Lady Vera waking from her long and death-like swoon, wakens also to
a dream of happiness. The terrible incubus that weighed upon her so
heavily is lifted from her heart. The loveless fetter that bound her is
snapped asunder. Leslie Noble, whose very name has been a shuddering
horror to her for more than two years, is dead, and she is free--free!
What exquisite possibilities of happiness thrill her heart at the very
thought!
 
She keeps her room that evening, pleading weariness as an excuse for
not appearing at dinner. She wants time to think over the joyful change
in her prospects before she meets Captain Lockhart again. She is
scarcely herself now. Such a strange, tremulous, passionate happiness
is thrilling through her heart as makes her nervous with its intensity.
Little shafts of fire seem thrilling through her veins. Love, which
she had thought never to experience, has taken up its dwelling in her
heart, and every nerve thrills with its unspeakable rapture.
 
"And I was so blind, I thought it only friendship!" the fair young
countess murmurs to herself, with a happy smile playing around her
lips. "How happy he will be when I tell him that I love him, and that
I will be his wife!
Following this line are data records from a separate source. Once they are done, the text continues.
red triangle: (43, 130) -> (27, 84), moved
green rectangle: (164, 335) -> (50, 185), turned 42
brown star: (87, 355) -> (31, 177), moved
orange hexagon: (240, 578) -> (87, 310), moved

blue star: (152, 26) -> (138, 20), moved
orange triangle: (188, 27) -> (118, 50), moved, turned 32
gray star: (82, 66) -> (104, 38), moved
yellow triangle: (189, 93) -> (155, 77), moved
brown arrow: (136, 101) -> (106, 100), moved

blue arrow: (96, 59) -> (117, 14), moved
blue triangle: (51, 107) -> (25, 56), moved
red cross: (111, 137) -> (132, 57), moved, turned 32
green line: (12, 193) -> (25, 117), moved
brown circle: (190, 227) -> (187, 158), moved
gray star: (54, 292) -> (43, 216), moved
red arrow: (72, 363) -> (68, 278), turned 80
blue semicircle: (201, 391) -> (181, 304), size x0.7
It cannot be wrong for me to marry him. I am sure
he will help me to my vengeance when I tell him of the oath I swore by
my father's death-bed. Dear Philip, how grand and handsome he is! He is
the noblest of men!"
 
Lady Clive, having privately questioned her brother as to Vera's
fainting fit, and received no satisfaction, is at her wits' end! Why
this terrible swoon, when she had deemed Lady Vera well and strong
again?
 
She wonders even more when the young girl appears at breakfast the next
morning. Never had the young countess appeared so enchantingly lovely.
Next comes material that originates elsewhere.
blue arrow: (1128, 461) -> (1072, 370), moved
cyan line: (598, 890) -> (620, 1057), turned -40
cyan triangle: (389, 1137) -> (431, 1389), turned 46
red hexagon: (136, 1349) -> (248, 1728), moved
Clothed in a delicate, white morning dress, with purple pansies at her
throat and waist, and all her glorious golden hair floating loosely
about her perfect form, with a blush of happiness on her cheeks, and
the shy light of tenderness in her splendid eyes, it seemed to all as
if her peerless beauty had received a new dower of glory. All wondered,
but none knew that the threatening cloud that had overshadowed her life
so long had rolled away, and that it was the new light of hope that
made her face so radiant.
 
"You look unusually well, my dear. There is no trace of your illness
left this morning," Lady Clive exclaims, with her usual charming good
nature, as Lady Vera glides into her seat.
 
A blush and smile of acknowledgement from the young girl. She glances
shyly under her long lashes at Captain Lockhart, who is her _vis-a-vis_
at table. But the handsome soldier, after one slight glance and a
courtly bow, does not seem to see her. Miss Montgomery, who sits next
him, absorbs his attention this morning. She is a belle and beauty,
and has long angled for Captain Lockhart. Seeing Lady Vera so gay and
smiling, he resolves not to damp her pleasure by a sight of his own
grave, troubled face, so he lends himself assiduously to the coquette's
efforts to amuse him, succeeding so well in his plan that she is
completely blinded, and murmurs to herself with sudden bitterness:
 
"He is flirting with Miss Montgomery to show me how little he cares for
my rejection. Ah, well, if he is satisfied, I am!"
 
So the first seeds of pride are sown in her heart by a coquette's petty
arts.
 
"Alas! how slight a cause may move
Dissension between hearts that love!"
 
"I had meant to win him back to my side," she thinks, with a sudden
sigh. "I would not have told him so in so many words, but I thought to
let him see that I repented after all, and that--I love him! I fear me
I am too late after all. Oh, that he had not spoken yesterday. If only he had waited until to-day!"